Words and phrases to make you vomit
There’s been an interesting discussion going on over at Roll on Friday’s forums – “Words that irrationally irritate you”. They’re not necessarily peculiar to the legal profession, but there are certainly some lawyers who are guilty of uttering them.
Here are some of the good ones:
"at the end of the day" -- I want to smash this phrase up with a big hammer.
"and she turned around to me", "so I turned around to her" – yep - typically used by loud-mouthed morons talking on mobiles when travelling by train.
“I was like...” -- kill all users of this phrase. And make it a slow, painful death.
“People who use itch and scratch / borrow and lend incorrectly.” -- Yep. Utter dickheads.
“People who say "in respect of" instead of "of", "about", or other short words that are presumably too pedestrian for such a clever and important person to use” -- hehe… good one.

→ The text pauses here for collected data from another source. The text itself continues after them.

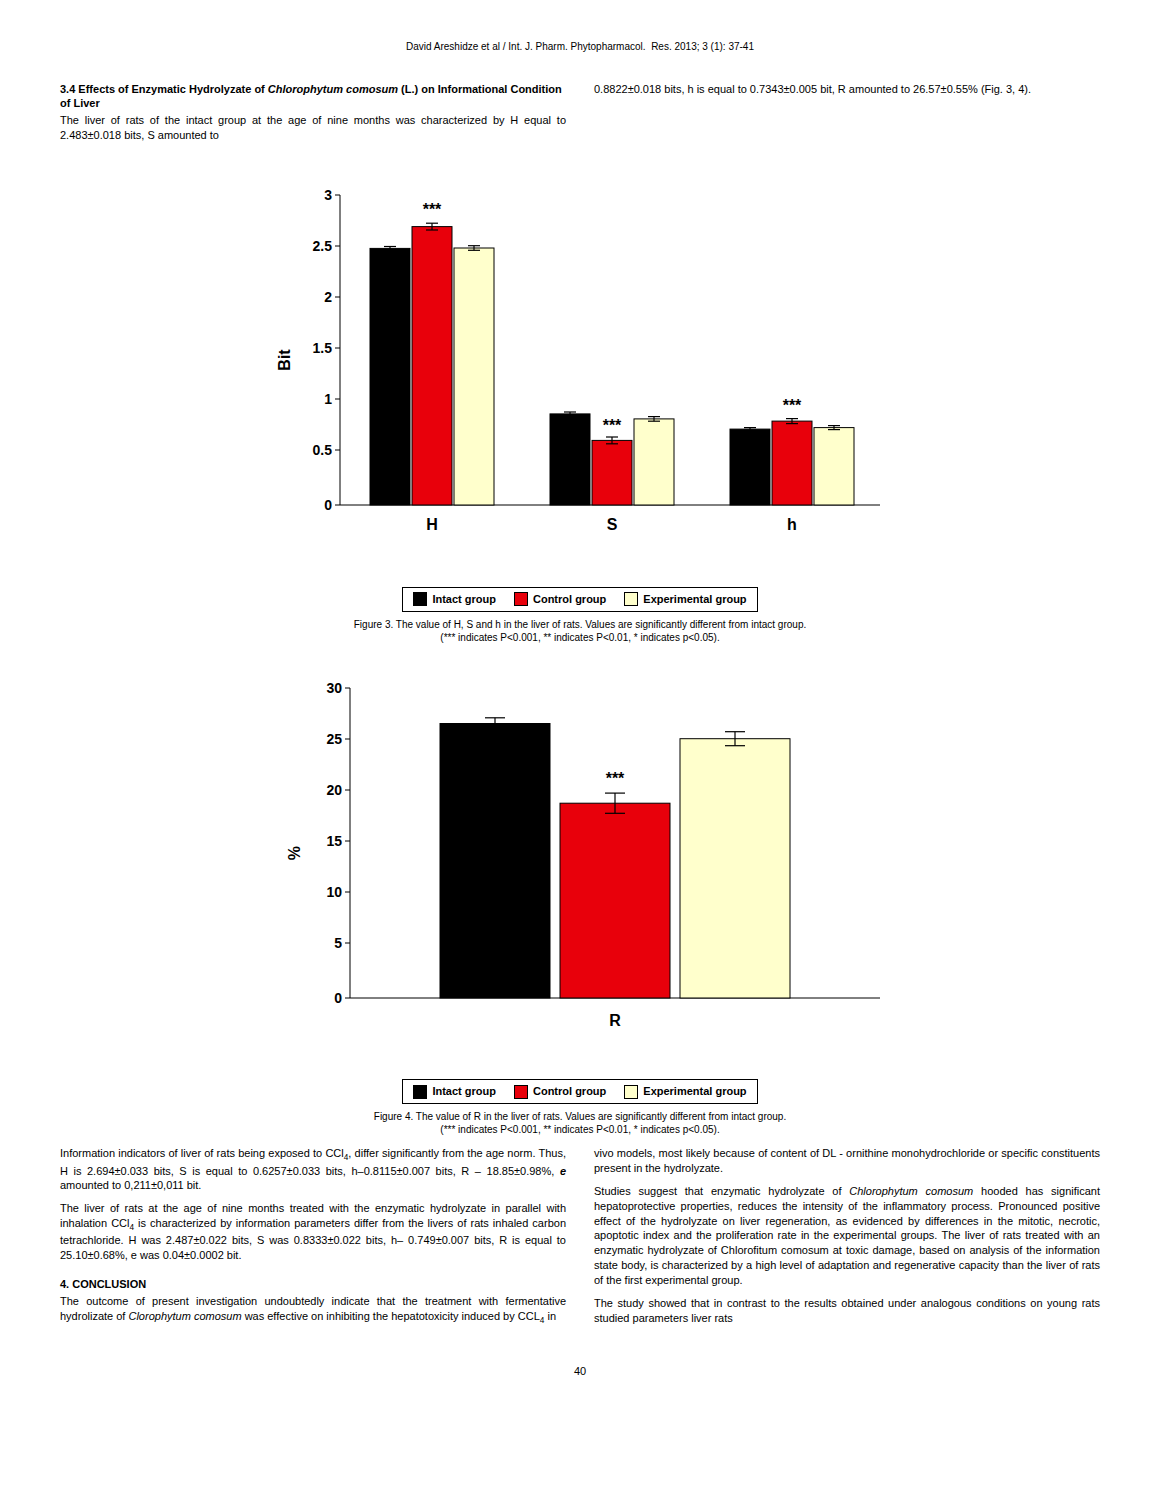David Areshidze et al / Int. J. Pharm. Phytopharmacol. Res. 2013; 3 (1): 37-41
3.4 Effects of Enzymatic Hydrolyzate of Chlorophytum comosum (L.) on Informational Condition of Liver
The liver of rats of the intact group at the age of nine months was characterized by H equal to 2.483±0.018 bits, S amounted to
0.8822±0.018 bits, h is equal to 0.7343±0.005 bit, R amounted to 26.57±0.55% (Fig. 3, 4).
3 2.5 2 1.5 1 0.5 0 Bit *** *** *** H S h
Intact group Control group Experimental group
Figure 3. The value of H, S and h in the liver of rats. Values are significantly different from intact group.
(*** indicates P<0.001, ** indicates P<0.01, * indicates p<0.05).
30 25 20 15 10 5 0 % *** R
Intact group Control group Experimental group
Figure 4. The value of R in the liver of rats. Values are significantly different from intact group.
(*** indicates P<0.001, ** indicates P<0.01, * indicates p<0.05).
Information indicators of liver of rats being exposed to CCl4, differ significantly from the age norm. Thus, H is 2.694±0.033 bits, S is equal to 0.6257±0.033 bits, h–0.8115±0.007 bits, R – 18.85±0.98%, e amounted to 0,211±0,011 bit.
The liver of rats at the age of nine months treated with the enzymatic hydrolyzate in parallel with inhalation CCl4 is characterized by information parameters differ from the livers of rats inhaled carbon tetrachloride. H was 2.487±0.022 bits, S was 0.8333±0.022 bits, h– 0.749±0.007 bits, R is equal to 25.10±0.68%, e was 0.04±0.0002 bit.
4. CONCLUSION
The outcome of present investigation undoubtedly indicate that the treatment with fermentative hydrolizate of Clorophytum comosum was effective on inhibiting the hepatotoxicity induced by CCL4 in
vivo models, most likely because of content of DL - ornithine monohydrochloride or specific constituents present in the hydrolyzate.
Studies suggest that enzymatic hydrolyzate of Chlorophytum comosum hooded has significant hepatoprotective properties, reduces the intensity of the inflammatory process. Pronounced positive effect of the hydrolyzate on liver regeneration, as evidenced by differences in the mitotic, necrotic, apoptotic index and the proliferation rate in the experimental groups. The liver of rats treated with an enzymatic hydrolyzate of Chlorofitum comosum at toxic damage, based on analysis of the information state body, is characterized by a high level of adaptation and regenerative capacity than the liver of rats of the first experimental group.
The study showed that in contrast to the results obtained under analogous conditions on young rats studied parameters liver rats
40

“Alot” -- yep. Microsoft Word even autocorrects this now FFS.
“Lush” -- I’ve only ever heard 13 year olds use this. Don’t tell me it’s more commonly used than that.
“myself” and “yourself” -- Absolutely. I couldn’t agree more. I’ve always said I hate abuse of reflexive pronouns.
“Agree “myself and yourself” - drives me mad - particularly popular with call handlers at call centres for some reason. “Generally indicates a lack of confidence, especially a reluctance to address somebody directly as" you -- Good point.
"I'm not being funny..." or “I’m not being rude…” -- which invariably precedes something which is meant to be offensive or rude.
"oh my god!" As in:
"there are free cakes? oh my god!"
"this report needs to be done by tomorrow? oh my god!"
"you fell over? oh my god!"
"your entire family was eaten by rabid tuberculic badgers? oh my god!"
-- Every office up and down the country has at least one person like this.
"turning a document" - what does this involve, rotating it through 180 degrees? -- hehe… I’d not heard of this.
“Literally” and “Basically” – Too painful to even comment on. Probably closely followed by “peruse and revert”.
“Not a problem” (as a ‘filler’ for a phone conversation) – Oh great. Nice to know. I didn’t expect it to be a problem, but still.